Her father was officially pronounced dead at a Montreal hospital from a "presumed infarction" — dead heart tissue.
Two months later, Pande says the piercing grief has given way to anger.
"He was at the mercy of the pilot and Air Canada people," she told Go Public. "They were inhumane and callous."
Air Canada declined an on-camera interview request.
In an email to Go Public, spokesperson Peter Fitzpatrick wrote that Air Canada extends its deepest sympathies to Pant's family, but also "categorically rejects any assertions that it was responsible for the customer's death."
The airline's crew "properly followed the procedures" for dealing with onboard medical emergencies, wrote Fitzpatrick.

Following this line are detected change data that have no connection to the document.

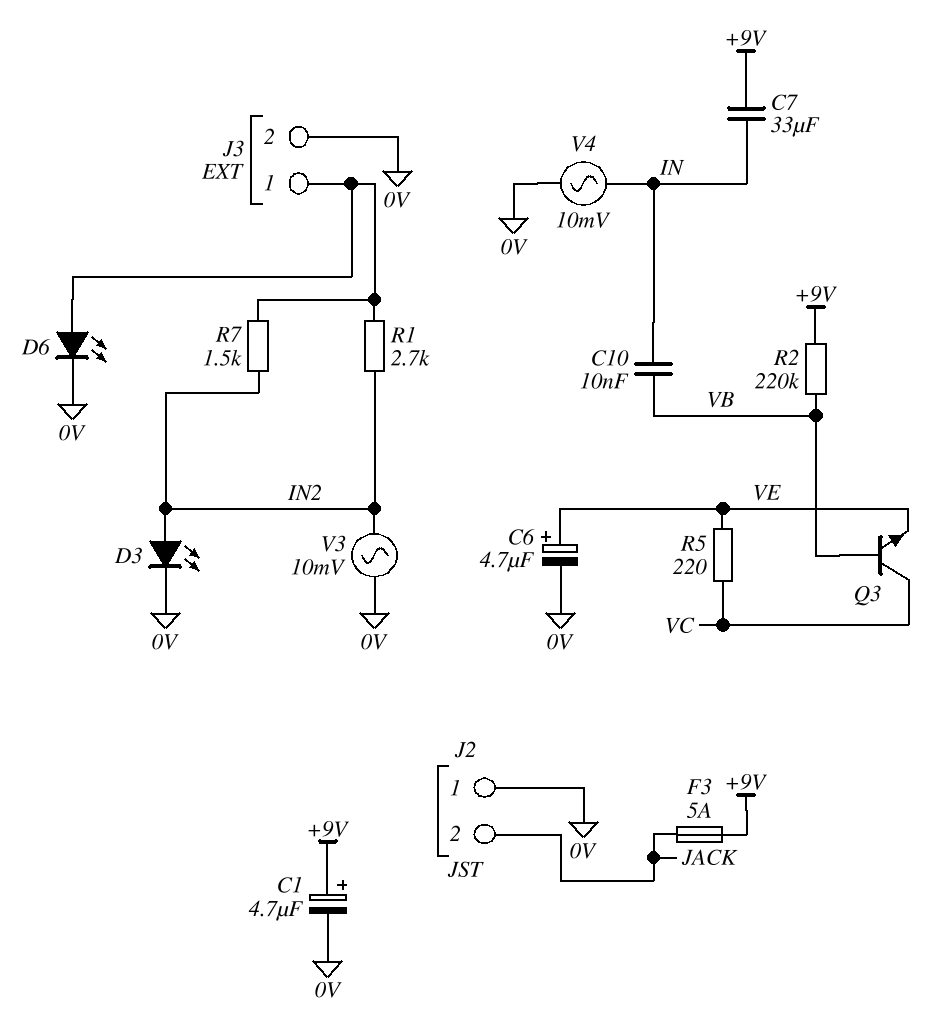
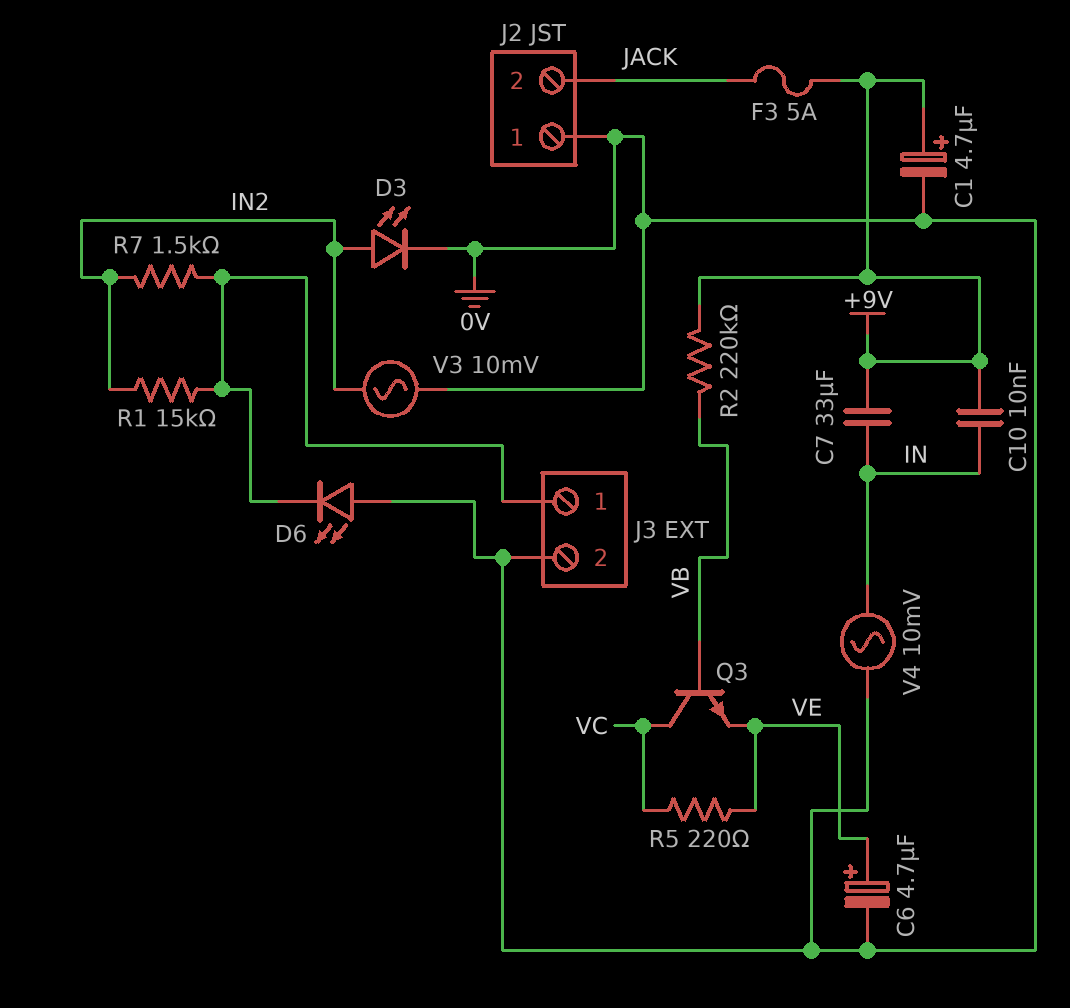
C10: 10nF (IN, VB) -> 10nF (+9V, IN)
D6: LED (A J3/1, K 0V) -> LED (A 0V, K J3/1)
R1: 2.7k (IN2, J3/1) -> 15k (IN2, J3/1)

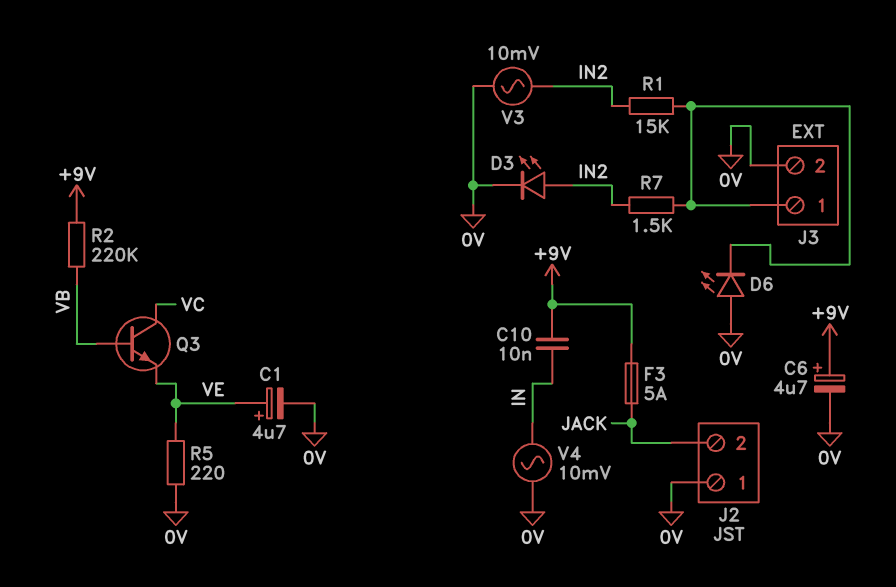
C1: 4.7uF (plus +9V, minus 0V) -> 4.7uF (plus VE, minus 0V)
C6: 4.7uF (plus VE, minus 0V) -> 4.7uF (plus +9V, minus 0V)
C7: 33uF (+9V, IN) -> none
R5: 220 (VC, VE) -> 220 (0V, VE)

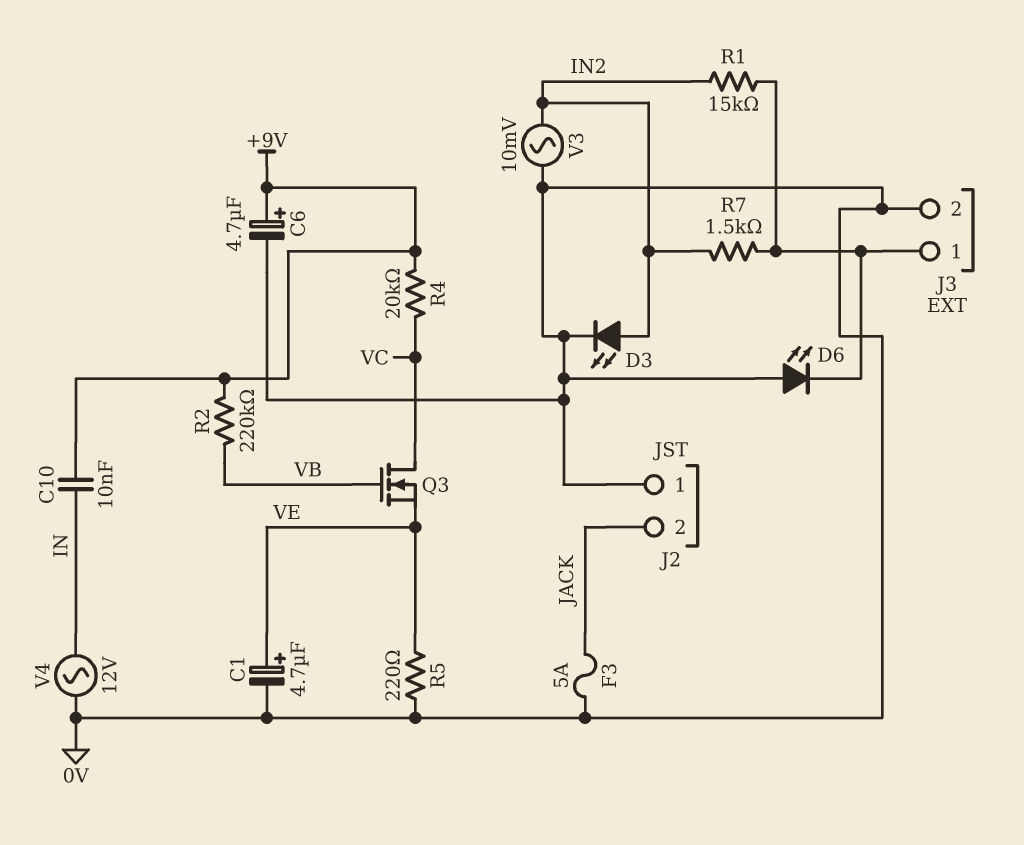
F3: 5A (+9V, JACK) -> 5A (0V, JACK)
Q3: NPN (B VB, C VC, E VE) -> NMOS (G VB, D VC, S VE)
R4: none -> 20k (+9V, VC)
V4: AC 10mV (0V, IN) -> AC 12V (0V, IN)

When asked, he declined to explain the procedures.
Fitzpatrick also said reports from the crew differed "in several important respects" from that of his family, regarding the timing of events and how the situation was handled.
Trying to figure out how often in-flight medical emergencies occur on Canadian flights — and what determines whether an airline will divert a plane — can be like flying through thick fog without radar.